EXERCISE REQUIREMENTS: Of the entries below, copy only those lines that contain the word "Osmanağa".

++++ MATERIAL PROVIDED

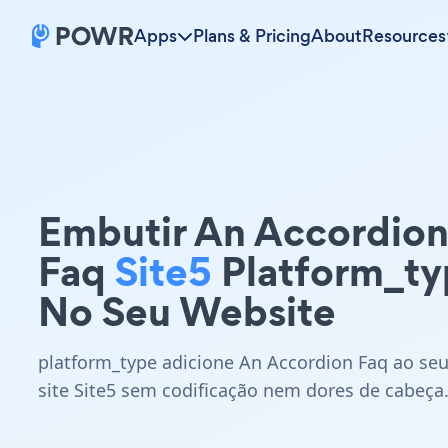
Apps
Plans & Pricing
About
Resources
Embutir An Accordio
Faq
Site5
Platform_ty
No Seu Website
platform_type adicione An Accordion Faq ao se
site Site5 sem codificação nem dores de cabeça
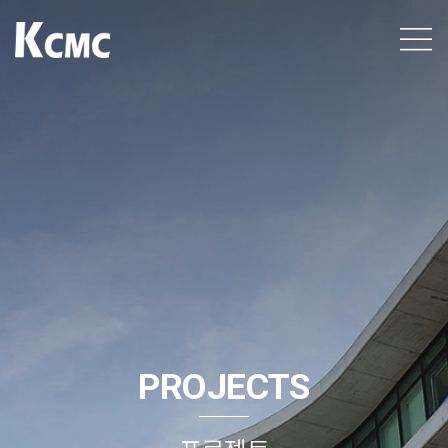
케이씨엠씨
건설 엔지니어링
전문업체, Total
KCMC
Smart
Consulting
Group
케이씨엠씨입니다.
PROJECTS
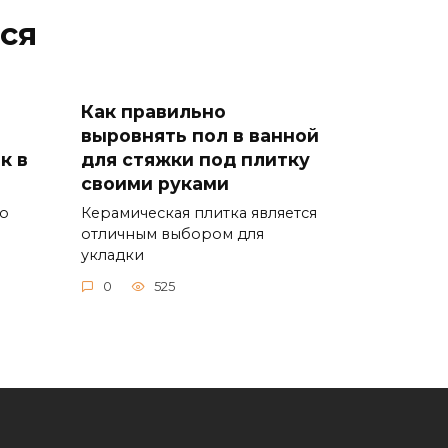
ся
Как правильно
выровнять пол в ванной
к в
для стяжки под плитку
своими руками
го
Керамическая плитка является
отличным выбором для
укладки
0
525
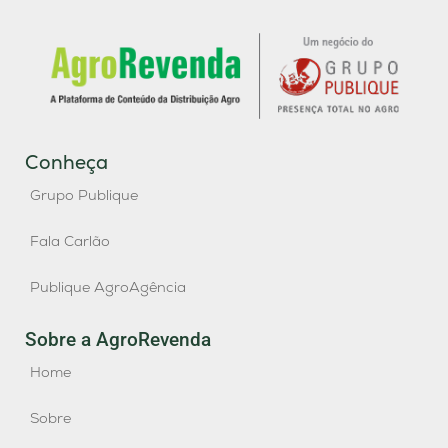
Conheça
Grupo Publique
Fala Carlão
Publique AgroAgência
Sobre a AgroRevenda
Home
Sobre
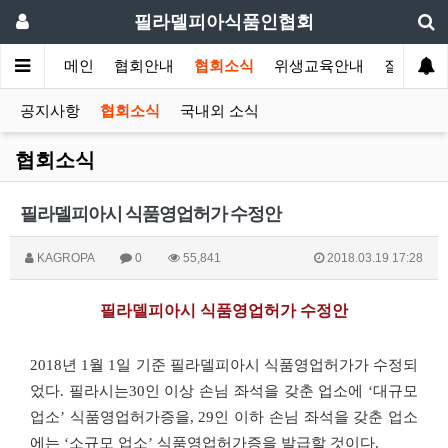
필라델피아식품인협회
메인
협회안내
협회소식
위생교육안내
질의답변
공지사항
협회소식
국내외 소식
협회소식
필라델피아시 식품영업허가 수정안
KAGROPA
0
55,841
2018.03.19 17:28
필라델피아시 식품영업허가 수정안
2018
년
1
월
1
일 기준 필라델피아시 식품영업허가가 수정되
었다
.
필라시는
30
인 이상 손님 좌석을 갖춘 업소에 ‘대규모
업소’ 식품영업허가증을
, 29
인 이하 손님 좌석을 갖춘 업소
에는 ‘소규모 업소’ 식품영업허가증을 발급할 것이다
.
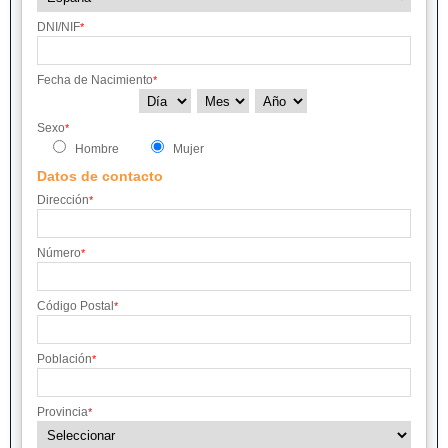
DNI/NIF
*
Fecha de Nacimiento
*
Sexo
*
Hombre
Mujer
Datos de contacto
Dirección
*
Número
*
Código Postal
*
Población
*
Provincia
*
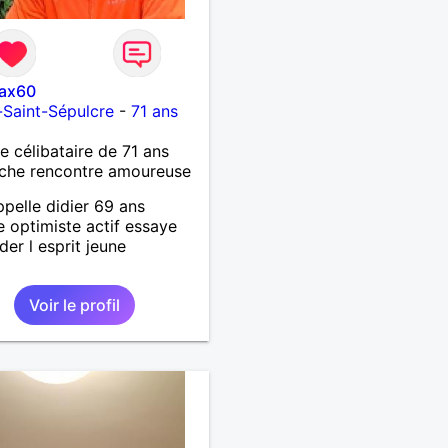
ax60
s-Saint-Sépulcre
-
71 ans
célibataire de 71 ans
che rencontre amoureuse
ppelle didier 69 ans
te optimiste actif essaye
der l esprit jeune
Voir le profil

++++++++
++++ MATERIAL PROVIDED

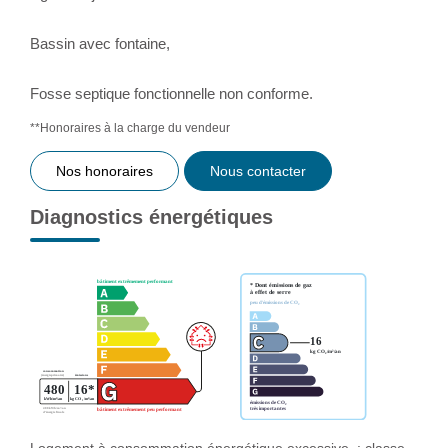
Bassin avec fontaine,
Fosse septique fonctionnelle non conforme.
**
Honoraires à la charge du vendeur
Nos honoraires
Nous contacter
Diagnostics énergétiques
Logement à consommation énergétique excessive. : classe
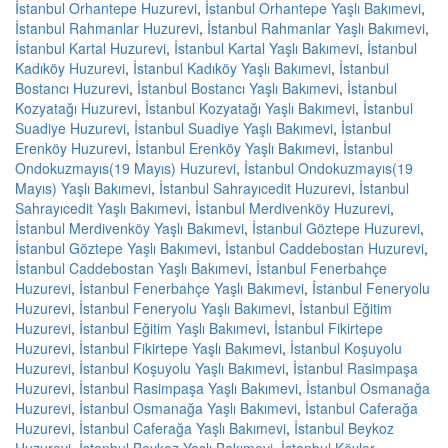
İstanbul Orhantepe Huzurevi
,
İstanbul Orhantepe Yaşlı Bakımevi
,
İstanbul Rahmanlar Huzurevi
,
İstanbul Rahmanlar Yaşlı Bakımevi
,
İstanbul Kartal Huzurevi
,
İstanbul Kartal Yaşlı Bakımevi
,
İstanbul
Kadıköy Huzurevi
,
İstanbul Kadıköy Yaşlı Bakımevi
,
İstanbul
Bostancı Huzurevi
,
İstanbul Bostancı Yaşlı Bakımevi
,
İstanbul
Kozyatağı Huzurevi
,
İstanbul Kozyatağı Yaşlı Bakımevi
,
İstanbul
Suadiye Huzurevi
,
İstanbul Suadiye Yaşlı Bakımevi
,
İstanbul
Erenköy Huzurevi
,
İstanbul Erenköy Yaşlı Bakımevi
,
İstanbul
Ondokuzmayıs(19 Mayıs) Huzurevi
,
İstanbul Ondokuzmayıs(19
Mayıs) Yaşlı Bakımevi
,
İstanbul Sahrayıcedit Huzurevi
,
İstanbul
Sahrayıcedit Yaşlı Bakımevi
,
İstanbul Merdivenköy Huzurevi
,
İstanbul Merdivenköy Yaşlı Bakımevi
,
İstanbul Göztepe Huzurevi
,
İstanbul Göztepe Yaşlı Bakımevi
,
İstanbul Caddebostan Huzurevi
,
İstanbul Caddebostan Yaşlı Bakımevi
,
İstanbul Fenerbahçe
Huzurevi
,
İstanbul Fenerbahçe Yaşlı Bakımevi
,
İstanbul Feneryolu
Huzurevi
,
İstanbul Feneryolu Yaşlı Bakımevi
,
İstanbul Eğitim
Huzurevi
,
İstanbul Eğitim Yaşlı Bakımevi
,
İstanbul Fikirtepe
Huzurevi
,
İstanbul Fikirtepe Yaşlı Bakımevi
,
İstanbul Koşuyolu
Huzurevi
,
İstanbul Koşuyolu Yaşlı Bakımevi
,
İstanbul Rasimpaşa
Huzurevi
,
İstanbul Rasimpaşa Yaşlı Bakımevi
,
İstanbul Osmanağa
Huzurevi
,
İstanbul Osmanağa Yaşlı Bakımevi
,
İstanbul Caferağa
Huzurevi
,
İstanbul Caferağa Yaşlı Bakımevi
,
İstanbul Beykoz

++++++++

EXERCISE RESPONSE:
İstanbul Osmanağa
İstanbul Osmanağa Yaşlı Bakımevi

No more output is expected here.